MAT is unable to deal with criminal offences as we do not have jurisdiction to try such matters in the UK

and merely tries to bring about a reconciliation in such cases where the parties agree, with the final decision to prosecute remaining with the Crown Prosecution Service. However, given the inferior status of Muslim women under sharia, any sharia arbitration in respect of domestic violence can hardly be viewed with equanimity. Moreover, although the MAT website says that it

must operate within the legal framework of England and Wales

it seems that what it means by this is merely that this enables its rulings to be enforced rather than it recognises the primacy of English law over sharia – indeed, since Islam recognises no higher legal authority than sharia, such a recognition would seem to be deeply improbable.

The key point is that sharia law is not compatible with English law or the principles of equality and human rights that it embodies.
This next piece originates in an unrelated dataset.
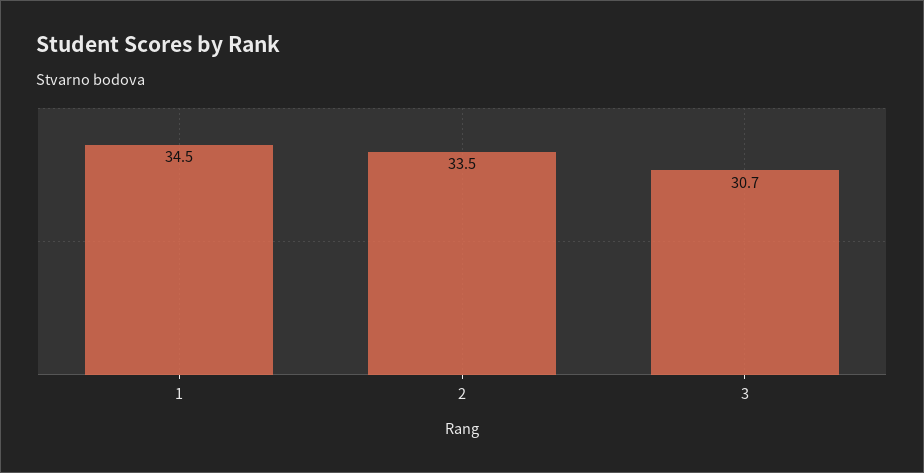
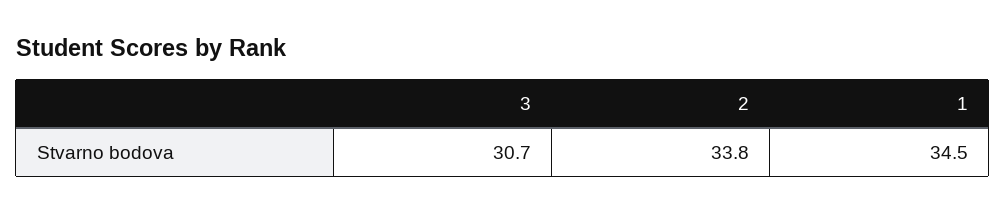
2: 33.5 -> 33.8

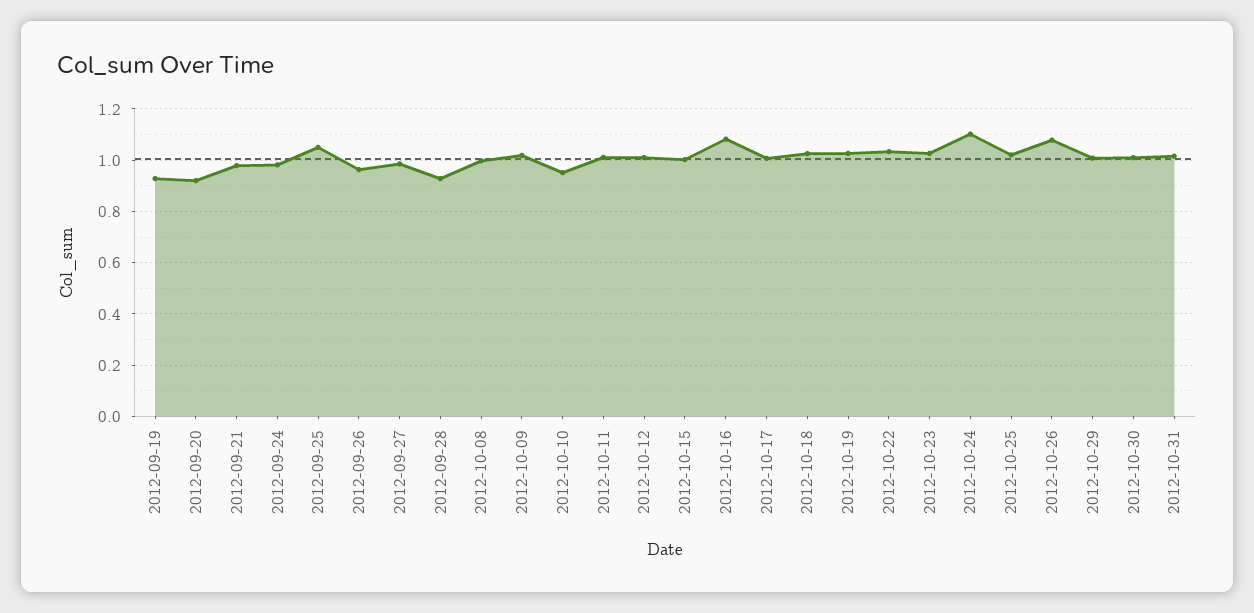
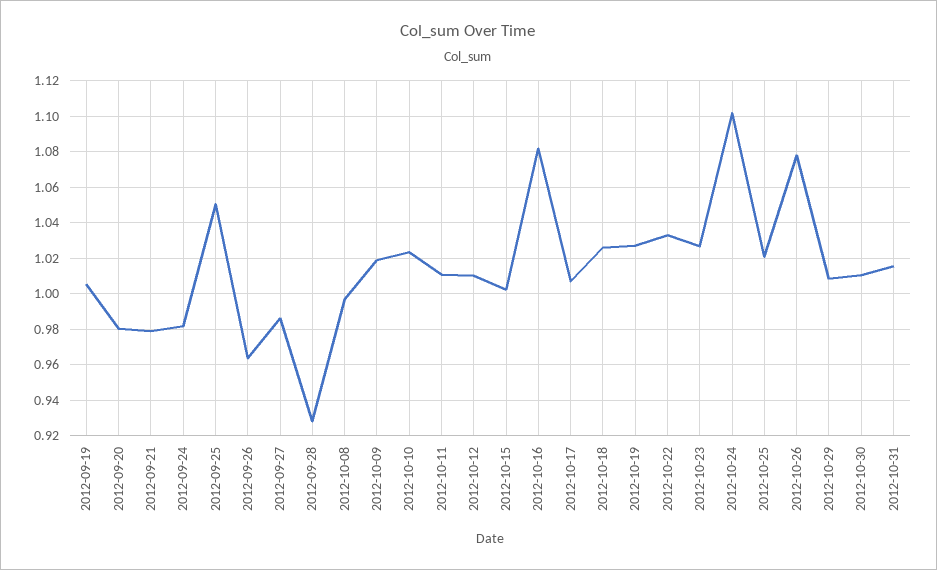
2012-09-19: 0.925 -> 1.005
2012-09-20: 0.925 -> 0.98
2012-10-10: 0.95 -> 1.025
The result – regardless of the fact that this is not, as the Sunday Times claimed, anything new – is that Britain is allowing the development of a de facto parallel legal system in Britain, thus destroying our society's cardinal principle of of one law for all. In his book Faith Power and Territory: A Handbook of British Islam Patrick Sookhdeo writes:

The Sharia Council of the Darul Uloom London even appears to assume the possibility of child marriages, as there are instructions on its website for how to deal with the divorce of a girl who has not yet reached puberty.

Elsewhere in his book Sookhdeo writes:

The move to implement sharia in the UK, both within the Muslim community and within the British legal system, must be seen as part of Islam’s inherent compulsion to dominate every society within which it finds itself. Part of the Islamic legal tradition is that it treats individuals not as persons in their own rights but only as members of a religious community. The community has inherent rights but far less so the individual. While some expressions of this drive might seem harmless, and may be justified in providing for Muslims who wish to live voluntarily by sharia, there are real dangers in the use of strong communal pressure on individual Muslims to accept sharia litigation (not least for Muslim women who are disadvantaged under sharia). Integrating sharia precepts into British law would gradually impose elements of Islamic religious law on non-Muslims in the UK. Both trends contradict the human rights and freedoms of individuals which are enshrined in modern western states. British law is based on territorial jurisdiction – all citizens within the state territory have equal rights before the law. Muslims pushing for sharia integration into British law are actually asking for a new system that treats citizens in different ways according to their religious community.

Indeed, if this continues Britain will break up as a unitary state governed by one law for all. Sharia law should be stopped, not condoned or encouraged. No other minority in Britain either wants or is permitted to live under an alternative legal system. This is the way a society fractures -- and then goes under.